ABU DHABI // Dozens of people were left homeless yesterday after a fire destroyed a flat on each of three floors in a 12-storey apartment building in central Abu Dhabi. The fire began around 1pm on the fifth floor of the Youssef al Fardan building on Al Falah Street. It burned for two and a half hours, reaching the building's seventh floor and destroying apartment numbers 504, 604 and 704. Lt Col Mohammed al Naimi, the head of the Abu Dhabi Emergency and Public Safety Department, said no one was injured.
"The residents of the building are mostly bachelors, so the block was nearly empty as everyone was attending Friday prayers," he said. Col al Naimi said the blaze was caused by "carelessness", speculating that a stove or other appliance might have been left unattended. The building was more than 20 years old, and although it had been maintained externally, the inside had been neglected, he said. Old buildings could still be "durable" but they needed to update their safety standards, said Col al Naimi said.
The residents of the building are mostly from Pakistan and India. Most flats have four or five people sleeping in each room. According to residents who live on the three affected floors, the fire started in a room where four Indians lived. Shahid Asgar, 34, a Pakistani investor, lives on the fifth floor of the building but was in the mosque when the fire broke out. He said the building lacked adequate fire escapes. "We don't have anything like that," Mr Asgar said. "The only way out would be through the windows." Hider Hassan, a 45-year-old Pakistani who works for Etisalat, was in his office when the fire happened.
"It was the room next to mine.
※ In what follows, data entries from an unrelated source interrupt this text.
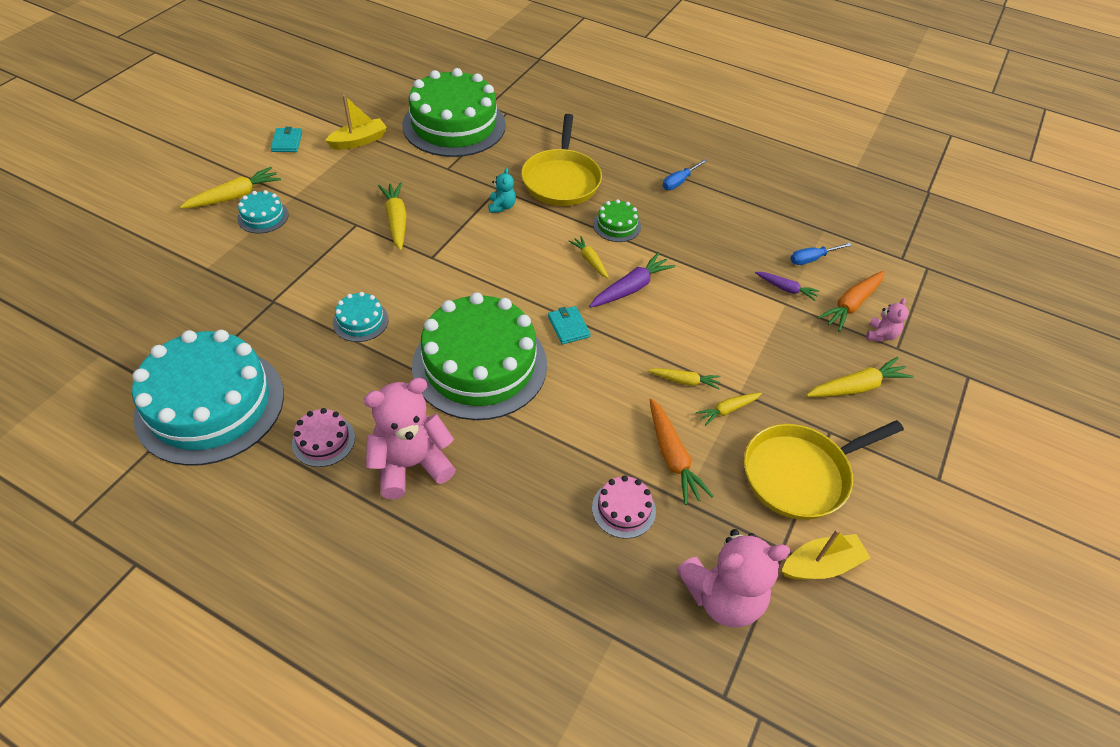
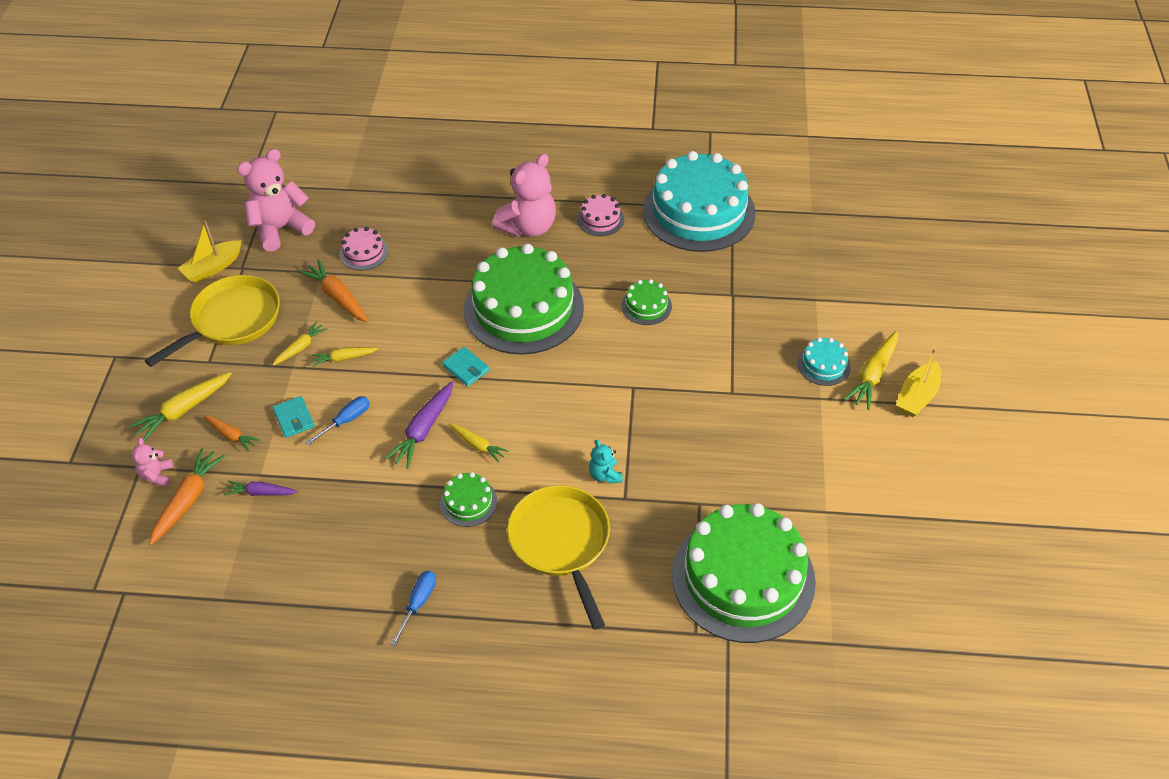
camera: 160 degrees right, 0 degrees up
(287, 142) = (899, 463): turquoise wallet -> turquoise wallet (294, 418)
(359, 141) = (827, 500): yellow boat -> yellow boat (917, 396)
(360, 321) = (646, 306): turquoise cake -> green cake
(396, 220) = (697, 412): yellow carrot -> none
(809, 346) = (231, 435): none -> orange carrot
(812, 259) = (234, 546): blue screwdriver -> blue screwdriver (346, 420)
Four Indians live there but I don't know them, personally," he said. "I believe they left something on the cook while they went to prayers, or it was because of the air conditioner. Now, in the summer, people keep the AC on around the clock," Mr Hassan said. Several residents said the fire took all that they owned. Maniyan Thazhaputhan-Veettil, an Indian driver for Avis Rent a Car, stood watching the fire burn. "I lost everything," he said. "I don't know what I will do." He did not have insurance, and neither did the other 14 men with whom he shared his three-bedroom flat. Mr Thazhaputhan-Veettil said he lost Dh750 (US$200), his clothes, and a number of important documents such as his Indian identity card and tax papers.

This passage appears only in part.